Filter Stage
The Filter stage keeps only the rows that match your rules inside a pipeline. It reads data from the shared context, applies your conditions, and writes the filtered rows back to the context at the path you choose.
What the stage does
- Source / output paths — You must pick a source field from the context. The output path defaults to the source; set a different path to keep both versions.
- Row conditions — Evaluate one or more rules on a column using a literal value or another column in the same row.
- Operators — Equals, Not Equals, Contains (case-insensitive), Greater Than (>), Less Than (<), Greater Than or Equal (>=), Less Than or Equal (<=), Matches Regex (JavaScript regex).

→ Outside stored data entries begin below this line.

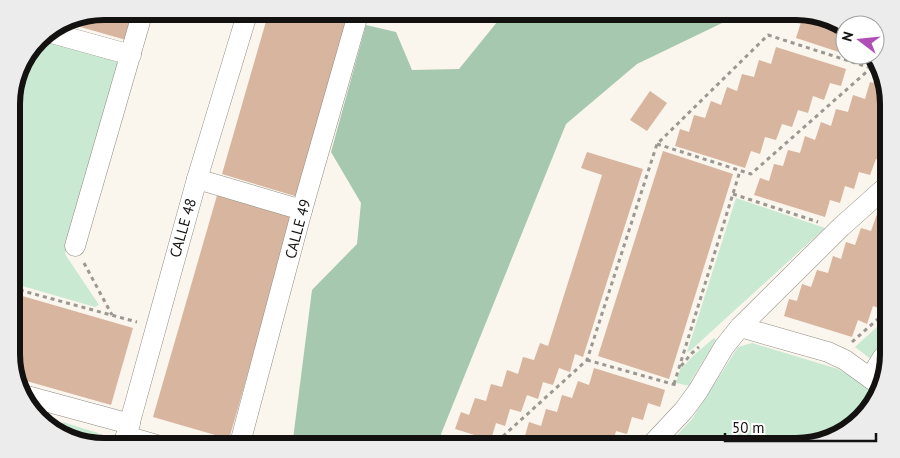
<svg xmlns="http://www.w3.org/2000/svg" width="900" height="458" font-family="'PT Sans',sans-serif">
  <style>
    .green { fill: #cae9d2 }
    .forest { fill: #a6c8af }
    .building { fill: #d7b59e }
    .lines { fill: none; stroke-linecap: round; stroke-linejoin: round }
    .minor-casing { stroke: #918d85; stroke-width: 21 }
    .path { stroke: #9b9792; stroke-width: 3; stroke-dasharray: 4 4; stroke-linecap: butt }
    .minor { stroke: #fff; stroke-width: 20 }
    .labels { text-anchor: middle; stroke-width: 4; stroke-linejoin: round; paint-order: stroke }
    .street-label { font-size: 15px; fill: #141210; stroke: #fff }
    .rim { fill: none; stroke: #141210; stroke-width: 6 }
  </style>
  <rect width="100%" height="100%" fill="#faf5ed"/>
  <g class="green">
    <path d="M39,39L115,59L120,66L65,254L99,305L95,307L12,283L11,97L21,63Z"/>
    <path d="M736,198L825,228L690,351L687,352Z"/>
    <path d="M889,316V355L885,370L855,347Z"/>
    <path d="M714,338L716,340L691,381L690,386L676,383L680,370L694,355Z"/>
    <path d="M752,343L838,369L861,383L877,397L847,431L802,447H666L692,419L738,347Z"/>
    <path d="M63,422L98,433L97,436L88,443L66,437L65,438L63,437L47,423L61,428Z"/>
  </g>
  <path class="forest" d="M506,11H747L637,64L566,124L441,434L444,447H292L312,290L357,244L361,203L331,152L366,25L396,32L412,70L459,69Z"/>
  <g class="building">
    <path d="M104,11H135L126,40L70,24Z"/>
    <path d="M269,11H352L298,197L222,174Z"/>
    <path d="M804,13L838,21L845,27V54L796,38Z"/>
    <path d="M776,47L846,69L841,86L830,83L824,100L813,96L808,113L798,110L792,127L782,124L776,140L765,137L760,154L751,151L745,168L675,146L680,129L689,132L694,115L705,118L711,101L721,105L727,87L737,91L742,74L754,77L759,60L771,64Z"/>
    <path d="M879,67L888,92V155L886,162L876,159L870,175L859,172L854,189L845,186L840,203L830,200L825,217L754,195L760,178L769,181L774,164L783,166L788,150L800,153L805,136L815,140L821,122L831,126L836,109L848,112L853,95L865,99L870,82L873,83Z"/>
    <path d="M650,91L667,103L647,131L630,120Z"/>
    <path d="M663,151L733,174L669,379L598,356Z"/>
    <path d="M587,152L643,169L583,357L575,354L570,372L559,368L553,385L543,382L538,399L527,395L521,412L510,409L505,426L496,423L491,440L455,429L461,412L469,415L475,398L486,401L491,384L502,387L507,370L518,374L523,357L534,360L540,343L548,346L602,175L581,168Z"/>
    <path d="M12,190L20,191L16,222H12Z"/>
    <path d="M218,192L294,214L229,439L153,417Z"/>
    <path d="M877,214L888,218L889,292H888L882,309L873,306L867,324L858,320L852,337L784,316L789,299L797,301L802,284L811,287L817,270L828,273L833,256L841,259L846,242L855,245L861,228L871,231Z"/>
    <path d="M12,293L133,328L111,405L16,378L12,367Z"/>
    <path d="M594,368L665,390L660,407L648,403L643,420L632,417L627,434L616,431L612,447L600,445L599,447H512L515,436L524,439L529,422L541,426L546,409L557,412L562,395L572,398L578,381L589,385Z"/>
  </g>
  <g class="lines">
    <g class="minor-casing">
      <g id="minor">
        <path d="M48,32L131,55"/>
        <path d="M197,179L302,210"/>
        <path d="M75,246L143,11"/>
        <path d="M740,327L828,352L845,360L881,386"/>
        <path d="M870,378L883,357L889,353"/>
        <path d="M23,395L130,424"/>
        <path d="M126,436L164,447"/>
        <path d="M123,447L197,179L248,11"/>
        <path d="M239,447L302,210L359,11"/>
        <path d="M648,447L655,441L684,410L698,391L724,347L740,327L841,227L888,185"/>
      </g>
    </g>
    <g class="path">
      <path d="M657,144L751,174L871,68L875,56"/>
      <path d="M733,194L818,222"/>
      <path d="M84,263L112,315"/>
      <path d="M12,288L137,322"/>
      <path d="M852,342L889,309"/>
      <path d="M587,360L676,385"/>
      <path d="M681,366L692,353L699,347"/>
      <path d="M674,384L740,171"/>
      <path d="M491,447L587,360L657,144L768,35L871,68"/>
    </g>
    <use href="#minor" class="minor"/>
  </g>
  <g class="labels">
    <g class="street-label">
      <text transform="translate(183 228) rotate(-74)" y="5">CALLE 48</text>
      <text transform="translate(298 229) rotate(-75)" y="5">CALLE 49</text>
    </g>
  </g>
  <path d="M0 0H900V458H0ZM104 20H796A84 84 0 0 1 880 104V354A84 84 0 0 1 796 438H104A84 84 0 0 1 20 354V104A84 84 0 0 1 104 20Z" fill="#ececec" fill-rule="evenodd"/>
  <path class="rim" d="M104 20H796A84 84 0 0 1 880 104V354A84 84 0 0 1 796 438H104A84 84 0 0 1 20 354V104A84 84 0 0 1 104 20Z"/>
  <g transform="translate(860 40) rotate(286)"><circle r="24" fill="#ffffff" stroke="#a1a09f"/>
  <path d="M0-4L9 19L0 12L-9 19Z" fill="#af4eb6"/>
  <text y="-8" font-size="14" font-weight="bold" text-anchor="middle" fill="#141210">N</text>
  </g>
  <path d="M725 433v8h151v-8" fill="none" stroke="#141210" stroke-width="2.5"/>
  <text x="732" y="433" font-size="15" fill="#141210" stroke="#ffffff" stroke-width="4" paint-order="stroke">50 m</text>
</svg>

- Type-aware comparisons — Numbers and dates are detected and compared numerically/chronologically; all other values are compared as strings.
- Logic chaining — Combine multiple conditions with AND / OR in order.

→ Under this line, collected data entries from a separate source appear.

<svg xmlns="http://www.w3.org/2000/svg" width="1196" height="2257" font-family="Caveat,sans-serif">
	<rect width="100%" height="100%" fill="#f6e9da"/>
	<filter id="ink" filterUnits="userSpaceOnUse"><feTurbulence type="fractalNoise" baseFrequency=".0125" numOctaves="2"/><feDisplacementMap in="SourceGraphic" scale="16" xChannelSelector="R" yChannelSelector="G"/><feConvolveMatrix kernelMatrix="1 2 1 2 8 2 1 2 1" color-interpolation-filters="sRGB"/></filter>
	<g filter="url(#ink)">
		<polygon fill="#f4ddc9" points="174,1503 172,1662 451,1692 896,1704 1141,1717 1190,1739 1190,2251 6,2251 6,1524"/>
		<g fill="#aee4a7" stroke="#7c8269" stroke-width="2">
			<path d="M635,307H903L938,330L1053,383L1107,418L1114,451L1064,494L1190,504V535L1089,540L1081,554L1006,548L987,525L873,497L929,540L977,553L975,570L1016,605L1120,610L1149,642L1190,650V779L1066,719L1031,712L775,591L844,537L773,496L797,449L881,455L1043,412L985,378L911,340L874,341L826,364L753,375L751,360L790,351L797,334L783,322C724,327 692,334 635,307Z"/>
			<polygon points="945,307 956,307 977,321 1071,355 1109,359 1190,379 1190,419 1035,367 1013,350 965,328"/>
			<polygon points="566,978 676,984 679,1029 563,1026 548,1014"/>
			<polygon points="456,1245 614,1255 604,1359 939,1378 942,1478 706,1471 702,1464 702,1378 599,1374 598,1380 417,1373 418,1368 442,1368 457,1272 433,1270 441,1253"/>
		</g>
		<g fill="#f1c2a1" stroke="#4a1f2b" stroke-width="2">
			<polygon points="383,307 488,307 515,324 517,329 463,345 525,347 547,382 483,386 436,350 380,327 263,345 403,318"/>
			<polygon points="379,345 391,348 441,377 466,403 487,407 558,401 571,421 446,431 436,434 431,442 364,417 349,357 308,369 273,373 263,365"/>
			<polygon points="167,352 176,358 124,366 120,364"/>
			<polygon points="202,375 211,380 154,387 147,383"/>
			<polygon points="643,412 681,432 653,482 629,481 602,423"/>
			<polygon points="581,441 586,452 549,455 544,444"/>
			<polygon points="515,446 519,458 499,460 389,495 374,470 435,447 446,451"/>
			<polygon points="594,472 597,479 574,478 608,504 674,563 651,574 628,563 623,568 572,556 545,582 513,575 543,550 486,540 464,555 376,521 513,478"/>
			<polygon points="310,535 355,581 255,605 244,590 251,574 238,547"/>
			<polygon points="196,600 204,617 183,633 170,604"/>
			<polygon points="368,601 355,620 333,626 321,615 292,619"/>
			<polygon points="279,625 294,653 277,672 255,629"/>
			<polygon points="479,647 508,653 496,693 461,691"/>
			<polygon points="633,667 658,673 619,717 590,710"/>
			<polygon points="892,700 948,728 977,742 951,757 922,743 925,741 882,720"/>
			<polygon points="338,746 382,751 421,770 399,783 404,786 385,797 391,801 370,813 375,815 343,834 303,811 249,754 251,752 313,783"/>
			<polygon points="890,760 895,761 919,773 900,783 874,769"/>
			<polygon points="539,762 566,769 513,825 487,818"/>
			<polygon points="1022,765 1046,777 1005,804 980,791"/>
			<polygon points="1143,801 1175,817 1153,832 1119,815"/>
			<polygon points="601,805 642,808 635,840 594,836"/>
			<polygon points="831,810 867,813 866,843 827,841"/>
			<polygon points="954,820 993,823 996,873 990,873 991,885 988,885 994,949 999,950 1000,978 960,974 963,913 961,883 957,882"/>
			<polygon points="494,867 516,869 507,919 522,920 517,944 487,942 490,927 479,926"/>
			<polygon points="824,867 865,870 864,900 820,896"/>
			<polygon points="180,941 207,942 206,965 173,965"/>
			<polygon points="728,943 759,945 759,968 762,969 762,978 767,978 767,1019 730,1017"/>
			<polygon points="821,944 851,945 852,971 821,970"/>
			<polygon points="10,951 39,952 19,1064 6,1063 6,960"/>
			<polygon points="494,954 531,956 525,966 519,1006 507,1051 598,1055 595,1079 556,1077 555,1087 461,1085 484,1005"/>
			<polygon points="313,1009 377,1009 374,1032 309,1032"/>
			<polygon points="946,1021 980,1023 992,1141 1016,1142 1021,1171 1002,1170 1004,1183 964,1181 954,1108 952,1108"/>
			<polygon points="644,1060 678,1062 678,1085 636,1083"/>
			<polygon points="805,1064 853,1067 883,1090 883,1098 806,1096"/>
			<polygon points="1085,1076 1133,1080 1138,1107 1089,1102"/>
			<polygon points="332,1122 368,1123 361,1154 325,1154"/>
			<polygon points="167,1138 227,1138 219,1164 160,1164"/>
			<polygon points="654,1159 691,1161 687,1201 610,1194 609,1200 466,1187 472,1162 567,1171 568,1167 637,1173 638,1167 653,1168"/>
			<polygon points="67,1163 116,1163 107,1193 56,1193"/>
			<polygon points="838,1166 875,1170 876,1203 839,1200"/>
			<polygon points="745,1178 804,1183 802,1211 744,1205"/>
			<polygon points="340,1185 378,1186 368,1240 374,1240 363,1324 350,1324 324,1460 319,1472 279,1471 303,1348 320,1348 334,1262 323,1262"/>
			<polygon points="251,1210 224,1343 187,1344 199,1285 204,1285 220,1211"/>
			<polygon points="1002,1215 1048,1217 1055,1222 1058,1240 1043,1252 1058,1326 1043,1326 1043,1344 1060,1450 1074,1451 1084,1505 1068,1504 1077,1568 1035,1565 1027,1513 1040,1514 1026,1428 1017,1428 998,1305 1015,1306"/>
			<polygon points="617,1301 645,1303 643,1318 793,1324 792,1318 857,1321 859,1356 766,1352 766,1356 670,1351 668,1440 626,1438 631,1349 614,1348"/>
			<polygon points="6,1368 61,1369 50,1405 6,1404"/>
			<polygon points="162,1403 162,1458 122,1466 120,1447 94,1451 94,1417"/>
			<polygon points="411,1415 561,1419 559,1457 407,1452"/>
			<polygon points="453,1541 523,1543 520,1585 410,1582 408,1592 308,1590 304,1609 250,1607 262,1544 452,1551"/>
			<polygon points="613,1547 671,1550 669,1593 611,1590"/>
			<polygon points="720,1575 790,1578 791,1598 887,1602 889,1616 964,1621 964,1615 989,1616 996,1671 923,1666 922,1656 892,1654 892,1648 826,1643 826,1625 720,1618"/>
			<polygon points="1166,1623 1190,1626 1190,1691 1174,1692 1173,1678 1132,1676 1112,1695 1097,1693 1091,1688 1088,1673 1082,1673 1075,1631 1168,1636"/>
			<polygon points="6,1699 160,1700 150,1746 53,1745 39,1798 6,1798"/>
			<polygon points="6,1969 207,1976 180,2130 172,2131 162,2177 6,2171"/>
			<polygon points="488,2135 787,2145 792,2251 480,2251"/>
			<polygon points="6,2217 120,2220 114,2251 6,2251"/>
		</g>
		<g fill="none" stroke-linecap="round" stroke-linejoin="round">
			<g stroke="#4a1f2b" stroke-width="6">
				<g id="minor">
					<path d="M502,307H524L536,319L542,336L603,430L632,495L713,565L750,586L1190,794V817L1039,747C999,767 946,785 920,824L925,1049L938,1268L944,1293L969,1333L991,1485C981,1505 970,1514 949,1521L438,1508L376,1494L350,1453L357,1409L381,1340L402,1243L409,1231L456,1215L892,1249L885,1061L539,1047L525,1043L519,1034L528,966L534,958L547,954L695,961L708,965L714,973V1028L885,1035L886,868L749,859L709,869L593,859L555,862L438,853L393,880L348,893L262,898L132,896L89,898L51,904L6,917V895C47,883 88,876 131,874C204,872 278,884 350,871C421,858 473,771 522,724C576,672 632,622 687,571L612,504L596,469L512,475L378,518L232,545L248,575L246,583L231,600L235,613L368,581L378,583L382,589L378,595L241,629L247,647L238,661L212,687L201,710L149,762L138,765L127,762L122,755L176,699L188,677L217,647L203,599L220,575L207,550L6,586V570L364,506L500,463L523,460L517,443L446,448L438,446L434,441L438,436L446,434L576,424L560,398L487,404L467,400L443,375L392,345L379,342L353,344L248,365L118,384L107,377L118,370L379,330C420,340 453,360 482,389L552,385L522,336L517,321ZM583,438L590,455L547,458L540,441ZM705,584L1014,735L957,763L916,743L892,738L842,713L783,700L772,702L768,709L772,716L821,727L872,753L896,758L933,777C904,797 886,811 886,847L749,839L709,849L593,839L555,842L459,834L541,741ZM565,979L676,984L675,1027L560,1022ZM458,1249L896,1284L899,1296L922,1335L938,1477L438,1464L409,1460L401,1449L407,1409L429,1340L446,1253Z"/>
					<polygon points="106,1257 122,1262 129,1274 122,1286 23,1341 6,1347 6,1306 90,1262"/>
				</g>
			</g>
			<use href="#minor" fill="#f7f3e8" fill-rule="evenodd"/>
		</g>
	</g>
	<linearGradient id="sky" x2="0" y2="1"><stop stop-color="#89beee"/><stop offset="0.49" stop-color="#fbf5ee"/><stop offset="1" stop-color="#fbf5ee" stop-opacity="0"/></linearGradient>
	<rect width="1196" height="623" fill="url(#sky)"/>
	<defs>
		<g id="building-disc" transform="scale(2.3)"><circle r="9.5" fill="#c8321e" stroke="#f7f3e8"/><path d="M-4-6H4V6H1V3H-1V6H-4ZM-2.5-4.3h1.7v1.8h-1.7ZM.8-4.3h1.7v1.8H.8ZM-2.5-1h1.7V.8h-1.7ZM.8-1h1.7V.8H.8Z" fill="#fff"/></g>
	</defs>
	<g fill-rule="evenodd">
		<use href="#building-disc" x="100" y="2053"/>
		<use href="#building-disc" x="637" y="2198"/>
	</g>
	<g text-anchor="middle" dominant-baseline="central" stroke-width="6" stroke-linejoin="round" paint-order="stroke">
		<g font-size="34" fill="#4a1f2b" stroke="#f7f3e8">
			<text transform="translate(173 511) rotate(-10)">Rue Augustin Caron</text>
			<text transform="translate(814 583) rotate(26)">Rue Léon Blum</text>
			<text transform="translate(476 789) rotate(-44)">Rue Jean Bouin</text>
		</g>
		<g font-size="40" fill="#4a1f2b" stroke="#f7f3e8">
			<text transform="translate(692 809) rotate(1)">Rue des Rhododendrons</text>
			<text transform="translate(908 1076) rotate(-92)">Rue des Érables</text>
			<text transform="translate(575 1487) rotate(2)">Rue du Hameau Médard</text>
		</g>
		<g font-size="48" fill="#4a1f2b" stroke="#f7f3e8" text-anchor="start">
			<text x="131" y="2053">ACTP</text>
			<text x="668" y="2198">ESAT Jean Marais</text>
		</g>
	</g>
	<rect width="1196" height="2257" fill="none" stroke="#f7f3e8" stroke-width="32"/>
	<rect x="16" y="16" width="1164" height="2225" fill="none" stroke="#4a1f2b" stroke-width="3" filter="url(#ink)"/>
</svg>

- Row range — Limit filtering to a start/end row (inclusive) before conditions are applied.
- Array-only input — The stage expects an array of rows (arrays or objects). Non-array sources raise an error; empty sources log an error and stop.
Configure the Filter stage
- Add a Filter stage and choose the Source field (context path of the table to read).
- Set an Output field. Leave it blank to overwrite the source, or enter a new path to keep a copy (e.g.
sales_filtered). - Pick a column (index for row arrays, or property name for row objects).
- Select an operator (Equals, Contains, >, Regex, etc.).
- Choose a target type:
- Value: Provide a literal value to compare against.
- Column: Compare against another column in the same row.
- Optionally set Start row and End row (inclusive indexes) to scope the filter.
- Add more conditions as needed. Additional rules use AND/OR chaining in the order shown.
- Click Run Stage to preview, or Run All to execute the pipeline. The stage logs how many rows were filtered and updates the context at the output path.
Example: keep winners
Input dataset:
Region | Sales | Target
-------|-------|-------
NY | 200 | 150
CA | 100 | 200
TX | 300 | 250
Filter setup:
- Input path:
sales - Output path:
sales.filtered - Condition: Column 1 (Sales) > Column 2 (Target)
- Logic: AND (single rule)
Result:
Region | Sales | Target
-------|-------|-------
NY | 200 | 150
TX | 300 | 250
Tips for reliable pipelines
- Validate upstream: Combine with a Validate stage to catch missing or malformed values before filtering.
- Branch outputs: Write filtered data to a new path so you can compare it with the original in downstream Visualize stages.